Dogs are widely recognized as excellent service animals for people with disabilities. Indeed, in practical terms the term "service animal" is often virtually synonymous with "service dog."
What happens, however, when the rules of a condominium or townhome association prohibit dogs? A recent Minnesota case is raising the question, and its resolution has implications for West Virginia disability cases as well.
In the Minnesota case, a 55-year-old woman with brain damage has already been approved for Social Security disability benefits. The medical and social services professionals working with her believe she should have a dog to be with her as a service animal.
Unfortunately, the condominium association of the building where the woman lives prohibits dogs. Cats are allowed, but not dogs.
The association has taken the position, then, that a companion cat can take the role of a companion dog.
The woman has filed suit in federal court against the association. She argues that the association has violated the federal Fair Housing Act and a state human rights law by failing to accommodate her disability.

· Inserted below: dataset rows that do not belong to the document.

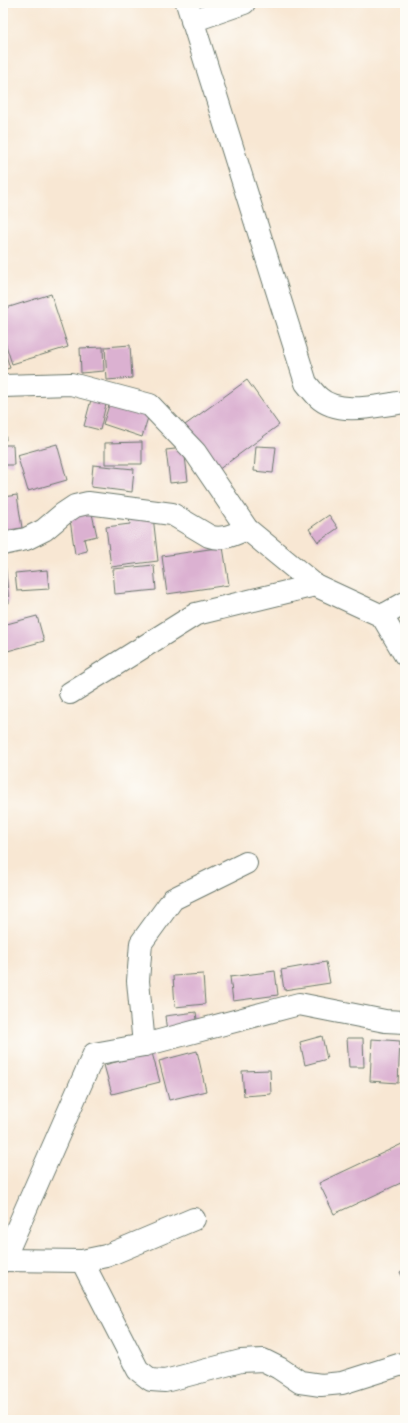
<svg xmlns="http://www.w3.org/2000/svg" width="408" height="1423" font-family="Delius,sans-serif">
<rect width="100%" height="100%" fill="#fdfcf7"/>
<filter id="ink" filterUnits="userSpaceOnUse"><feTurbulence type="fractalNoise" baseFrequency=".025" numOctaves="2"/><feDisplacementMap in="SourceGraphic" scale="8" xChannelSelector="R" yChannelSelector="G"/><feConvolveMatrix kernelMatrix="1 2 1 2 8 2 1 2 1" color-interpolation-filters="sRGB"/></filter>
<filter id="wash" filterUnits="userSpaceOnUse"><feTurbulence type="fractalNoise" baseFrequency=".012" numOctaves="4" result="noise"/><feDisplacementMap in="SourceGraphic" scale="16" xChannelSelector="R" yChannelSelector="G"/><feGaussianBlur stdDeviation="0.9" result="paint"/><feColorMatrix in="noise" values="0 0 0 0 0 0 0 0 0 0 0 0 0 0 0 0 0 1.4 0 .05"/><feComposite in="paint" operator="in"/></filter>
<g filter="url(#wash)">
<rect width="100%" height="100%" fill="#f8e7d3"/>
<g id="blocks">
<g fill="#dbb1d1">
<path d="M51 294 68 347 12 364 3 336V309Z"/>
<path d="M130 345 132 378 107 380 105 347Z"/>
<path d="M3 346 10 368 3 370Z"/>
<path d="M103 347 104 371 81 373 80 348Z"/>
<path d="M247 380 279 425 218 470 185 425Z"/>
<path d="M92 396 107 400 100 430 84 426Z"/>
<path d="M111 399 150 411 142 437 103 424Z"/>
<path d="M3 421H4L6 440H3Z"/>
<path d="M142 442V464H105V443Z"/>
<path d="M57 444 67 480 28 491 17 455Z"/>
<path d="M3 445H13L14 465H3Z"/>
<path d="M256 446 276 447 273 473 254 471Z"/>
<path d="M184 448 188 481 170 483 166 450Z"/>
<path d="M93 465 134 469 132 492 91 487Z"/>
<path d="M17 495 22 528 3 531V497Z"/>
<path d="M90 505 97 536 84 539 87 551 75 554 69 513Z"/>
<path d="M329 515 338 528 318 542 309 529Z"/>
<path d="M153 516 158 561 111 567 106 527 130 524 129 519Z"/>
<path d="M223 547 229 585 167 594 162 556Z"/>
<path d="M3 562H5L9 603H3Z"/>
<path d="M154 565 156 590 115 594 113 569Z"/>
<path d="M47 570 49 589 17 591 15 573Z"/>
<path d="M37 616 44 641 4 652 3 625Z"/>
<path d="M326 962 330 983 284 990 281 970Z"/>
<path d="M275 971 278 995 233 1001 230 977Z"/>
<path d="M203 974 205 1004 175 1007 173 976Z"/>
<path d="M196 1012 198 1027 167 1032 165 1016Z"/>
<path d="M322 1036 327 1059 305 1065 300 1042Z"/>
<path d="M347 1038H363L364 1067H349Z"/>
<path d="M372 1039 400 1041 398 1083 370 1081Z"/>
<path d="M197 1051 206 1091 169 1100 159 1061Z"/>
<path d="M152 1053 160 1082 112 1094 104 1065Z"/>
<path d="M270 1070 271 1094 244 1096 242 1071Z"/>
<path d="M402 1144 405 1150V1181L334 1214 319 1183Z"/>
<path d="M405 1269V1282L400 1272Z"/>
</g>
</g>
</g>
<g filter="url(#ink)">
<use href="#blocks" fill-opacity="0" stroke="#6b786c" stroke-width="1"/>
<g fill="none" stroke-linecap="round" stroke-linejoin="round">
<defs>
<g id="minor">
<path d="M187 3 306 383C310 388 314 393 318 397 339 417 380 405 405 402"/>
<path d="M192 21 244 3"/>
<path d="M3 386 71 384 150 405 195 452 247 529 315 585 382 616"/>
<path d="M3 544 26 539 44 530 63 514 75 506 88 503 172 514 209 536C222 541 234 534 247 529"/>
<path d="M405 603 382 616 405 655"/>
<path d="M70 693 196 614 315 585"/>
<path d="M144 1045 138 981 141 943 173 899 246 863"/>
<path d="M4 1260 82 1261 106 1256 194 1219"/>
<path d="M3 1261 94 1054 144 1045 299 1004 385 1021 405 1022"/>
<path d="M82 1261 138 1370 151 1380 165 1381 241 1361 263 1360 279 1368 300 1382 321 1385 342 1383 405 1363"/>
</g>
</defs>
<use href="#minor" stroke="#6b786c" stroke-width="24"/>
<use href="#minor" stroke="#fff" stroke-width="22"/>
</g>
</g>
<rect width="408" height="1423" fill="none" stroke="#fdfcf7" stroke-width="16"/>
</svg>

The association contends that, even if the woman is disabled, allowing her to keep a cat is a reasonable accommodation of the disability.
The woman's lawyers were quick to point out her doctor and the other professionals recommended a dog, not a cat. After all, dogs and cats have somewhat characteristics. Cats can certainly be loveable, but they typically do not offer the same level of unconditional love that dogs do.
A ruling has not yet been issued in the case.